Que Johnson, en la serie ‘This England’, sea un patán ridículo no hace más que acrecentar mi admiración por la sociedad británica. Al contrario que en nuestro país, el poder ha aprendido a convivir con la crítica, el retrato ácido y la desacralización

This England
Kenneth Branagh interpreta a Boris Johnson en la miniserie 'This England'.Movistar Plus+
David Trueba

Hace poco comenzó a emitirse en el Reino Unido una serie en la que el actor Kenneth Branagh interpreta al primer ministro Boris Johnson. El maquillaje resulta algo forzado, innecesario, pues el arte de interpretar nada debería tener que ver con el de imitar, sino con el encarnar. El actor suplía el peso de tanta cosmética con andares, gestualidad y tono de voz que te traía al político Johnson con su inútil erudición y su irresistible candor falso. Quizá lo más reseñable es esa cintura que muestra a menudo la relación entre el entretenimiento y la política en los países anglosajones. Como si fuera un género en sí mismo, el retrato y análisis del poder se llevan a cabo de manera automática, sin pudores. La ficción en muchos casos viene a asociarse con la disección periodística para acabar por ofrecer a los ciudadanos una estampa poliédrica de los personajes relevantes. No es que sea un género que haya dado grandes obras maestras más allá del morbo entretenedor, pero al menos completa la capacidad de las democracias para ofrecer márgenes de libertad tanto a los creadores como a los espectadores. Todas las recreaciones de personajes reales son ficción, con su tendencia a la parcialidad, al arquetipo y a ese asentar sospechosas conclusiones, pero la pluralidad de miradas es el rasgo más cercano a ese ideal de libertad que anhelamos.

Que Boris Johnson en la serie sea un patán ridículo no hace más que acrecentar mi admiración por la sociedad británica. Al contrario que en nuestro país, el poder ha aprendido a convivir con la crítica, el retrato ácido y la desacralización. El mejor ejemplo de ello es una tele pública sin intervencionismo descarado del gobernante de turno, sino con músculo propio, contestón y de calidad. Las radiotelevisiones públicas no han de serlo tan solo en sus fondos presupuestarios, sino en su composición directiva, en su apuesta por la calidad y la inteligencia frente al negocio privado que lógicamente busca solo el beneficio y la popularidad. Para los españoles sería impensable ver una serie con José María Aznar, José Luis Rodríguez Zapatero, Mariano Rajoy o Dolores de Cospedal incorporados por actores solventes.

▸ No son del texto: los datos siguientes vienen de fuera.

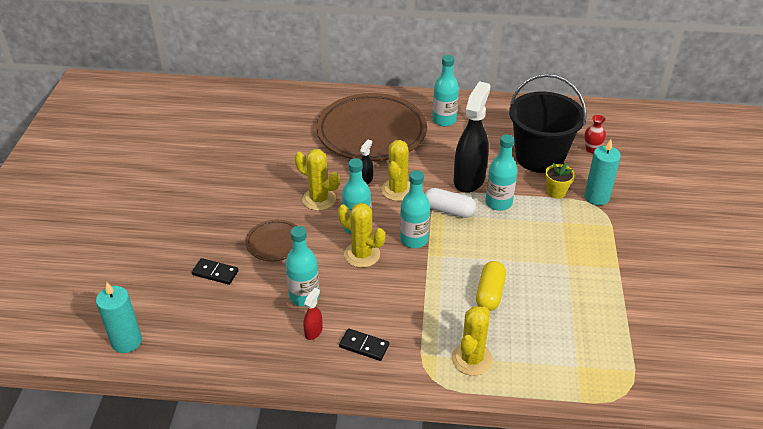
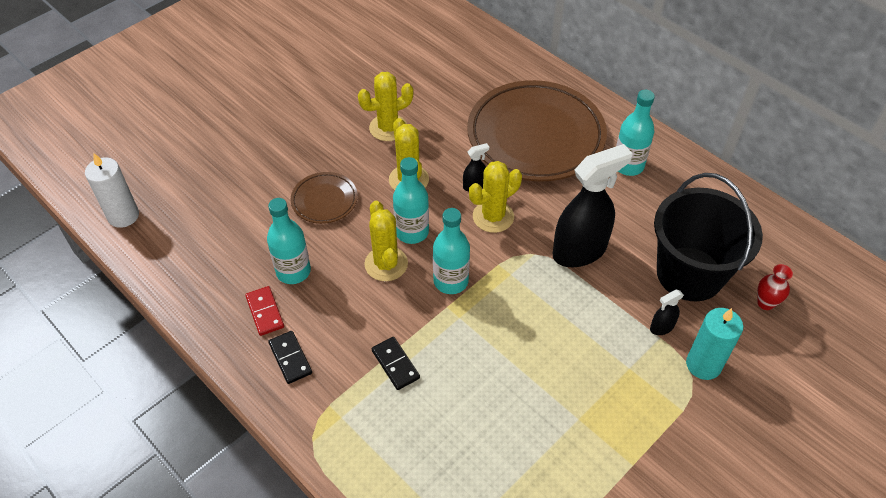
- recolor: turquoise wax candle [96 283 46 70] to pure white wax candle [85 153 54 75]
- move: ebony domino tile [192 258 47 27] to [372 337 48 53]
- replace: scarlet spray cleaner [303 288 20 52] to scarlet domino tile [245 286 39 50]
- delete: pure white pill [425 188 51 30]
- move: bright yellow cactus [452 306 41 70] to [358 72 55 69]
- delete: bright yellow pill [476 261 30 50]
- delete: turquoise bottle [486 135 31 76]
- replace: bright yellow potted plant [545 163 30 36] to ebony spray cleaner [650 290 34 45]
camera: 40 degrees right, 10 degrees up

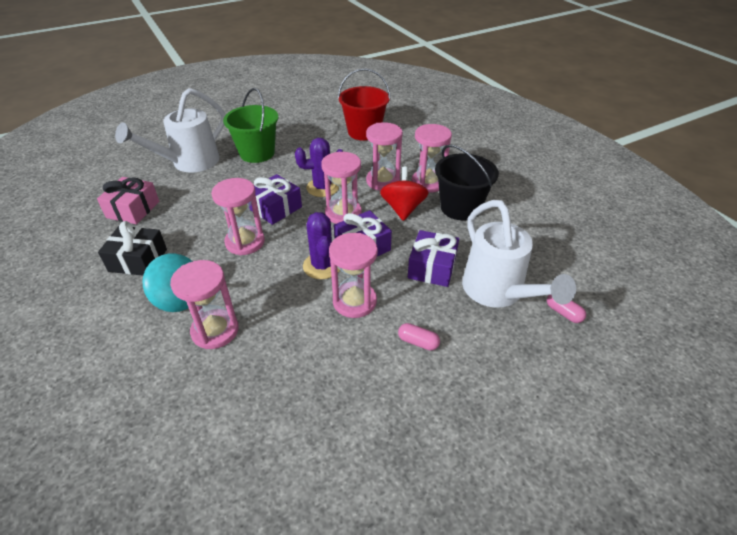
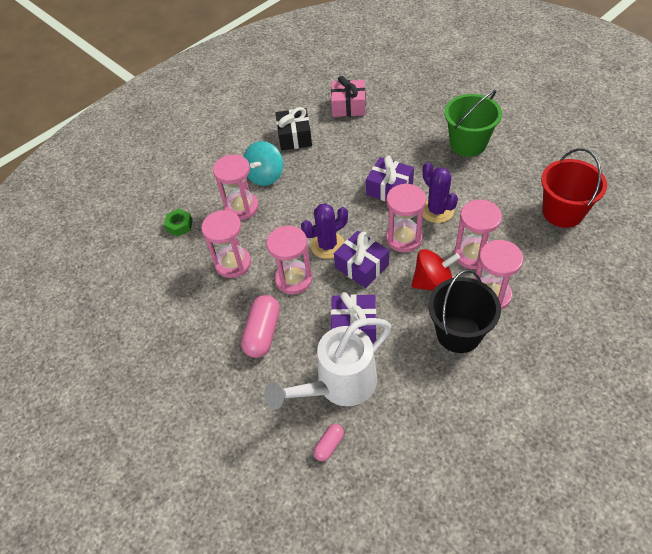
- delete: pure white watering pot [115 88 111 85]
- move: rose-pink sand timer [211 178 54 77] to [201 210 50 68]
- resize: rose-pink pill [398 323 42 28] = [241 295 39 63] x1.87
- insert: leaf-green hex nut [164 209 29 28]
camera: 80 degrees right, 10 degrees up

Estos episodios nacionales no se pueden filmar porque hay un temor patente de los ejecutivos a meterse en líos. Incluso si alguna plataforma que al nacer se postulaba como atrevida y arriesgada, muy rápido sus ejecutivos fueron domados y sometidos.

Sería antológico que alguien se atreviera, por ejemplo, con el libro del consejero de Políticas Sociales del Gobierno madrileño durante la pandemia. En Morirán de forma indigna, Alberto Reyero, antiguo representante de Ciudadanos, ofrece materiales de primera mano para reinformarse y, en el mejor de los casos, reformarse. No ocurrirá, porque ni tan siquiera el documental sobre el accidente ferroviario de la curva de Angrois, Frankenstein 04155, ha podido exhibirse en canales nacionales. Molesta la indagación, la puesta en cuestión, el análisis de lo que es colectivo y de interés. Mejor hablamos del cotilleo de las marquesas, con esa pacata regurgitación de los dramas íntimos de los ricos y los pijos. Los españoles, que no son sutiles en casi nada, son, en cambio, de una sutileza tremenda para callar. Deberíamos aprender del relato anglosajón que nunca está completo hasta que entran a saco los cirujanos literarios y los sangradores audiovisuales. Un país madura cuando pasa del relato infantil al cuento para adultos.